Soprattutto negli ultimi due anni, Eni e Snam hanno svolto un ruolo centrale nella riconfigurazione del paesaggio energetico italiano. La prima è infatti “tornata a investire negli idrocarburi – spiega Greco –, motivo per cui il piano che ha presentato nel 2020 e annualmente aggiornato, che punta alla neutralità carbonica e all’obiettivo emissioni zero entro il 2050, è vero più a parole che nei fatti”. Per quanto riguarda la Snam, invece, “il governo l’ha incaricata di svolgere un forte ruolo di supplenza e sostituzione politico-industriale, occupandosi della gestione degli impianti di sbocco del gas liquido”, continua il giornalista.

Un punto cruciale è rappresentato dall’acquisizione da parte di Snam di infrastrutture strategiche in Israele ed Egitto. “Si tratta di una triangolazione che ha consentito all’Ue di garantirsi approvvigionamenti di gas da entrambi i Paesi, ma che ha anche avviato l’ennesima relazione complessa, stravolgendo gli equilibri – spiega Gerebizza -. Da quando ha iniziato a esportare gas dal giacimento del Leviathan, infatti, Israele ha generato notevoli entrate, e possiamo solo immaginare come queste siano utilizzate.
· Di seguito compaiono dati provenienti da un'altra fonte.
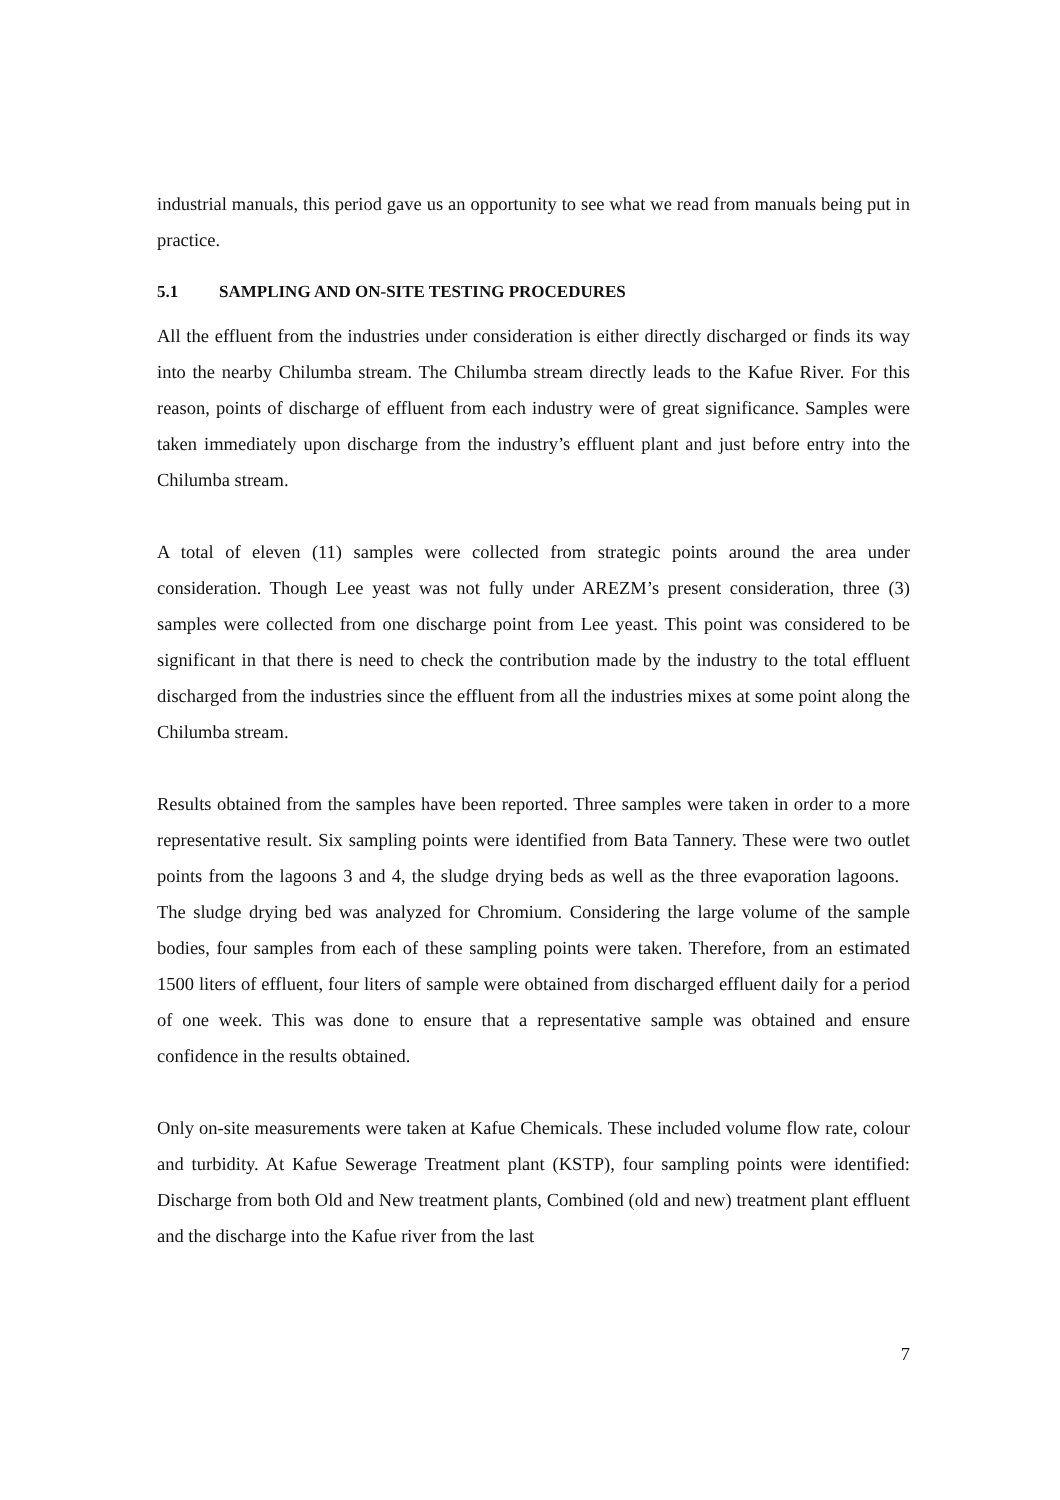industrial manuals, this period gave us an opportunity to see what we read from manuals being put in practice.
5.1 SAMPLING AND ON-SITE TESTING PROCEDURES
All the effluent from the industries under consideration is either directly discharged or finds its way into the nearby Chilumba stream. The Chilumba stream directly leads to the Kafue River. For this reason, points of discharge of effluent from each industry were of great significance. Samples were taken immediately upon discharge from the industry’s effluent plant and just before entry into the Chilumba stream.
A total of eleven (11) samples were collected from strategic points around the area under consideration. Though Lee yeast was not fully under AREZM’s present consideration, three (3) samples were collected from one discharge point from Lee yeast. This point was considered to be significant in that there is need to check the contribution made by the industry to the total effluent discharged from the industries since the effluent from all the industries mixes at some point along the Chilumba stream.
Results obtained from the samples have been reported. Three samples were taken in order to a more representative result. Six sampling points were identified from Bata Tannery. These were two outlet points from the lagoons 3 and 4, the sludge drying beds as well as the three evaporation lagoons. The sludge drying bed was analyzed for Chromium. Considering the large volume of the sample bodies, four samples from each of these sampling points were taken. Therefore, from an estimated 1500 liters of effluent, four liters of sample were obtained from discharged effluent daily for a period of one week. This was done to ensure that a representative sample was obtained and ensure confidence in the results obtained.
Only on-site measurements were taken at Kafue Chemicals. These included volume flow rate, colour and turbidity. At Kafue Sewerage Treatment plant (KSTP), four sampling points were identified: Discharge from both Old and New treatment plants, Combined (old and new) treatment plant effluent and the discharge into the Kafue river from the last
7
Basti vedere i dati di Ispi del 2023, che sottolineano un export israeliano di 10miliardi di metri cubi di gas, la maggior parte dei quali verso l’Unione Europea”. D’altro canto, conclude la ricercatrice, “è evidente che questo rapporto inficia notevolmente la capacità dell’Europa di agire in un determinato modo nel conflitto in corso in Medio-Oriente, nonché nel bombardamento a Gaza, per il quale si fa ancora fatica a dire che il cessate il fuoco deve arrivare”.

“Una polveriera potenziale

In questo contesto, il Mediterraneo diventa epicentro di tensioni crescenti. Da una parte, Paesi come Turchia, Egitto e Israele intensificano le loro attività estrattive. Dall’altra, Stati come la Libia, la Grecia e l’Algeria, con i suoi storici legami con la Russia e le attuali tensioni con il Marocco, aggiungono ulteriori strati di complessità alla situazione. Così, “mentre le guerre del XX secolo sono state combattute per il petrolio, quelle del XXI avranno come oggetto il gas. Se a tutto ciò si somma poi la crisi in Medio Oriente – conclude Oddo –, il Mediterraneo rischia davvero di diventare una polveriera potenziale”.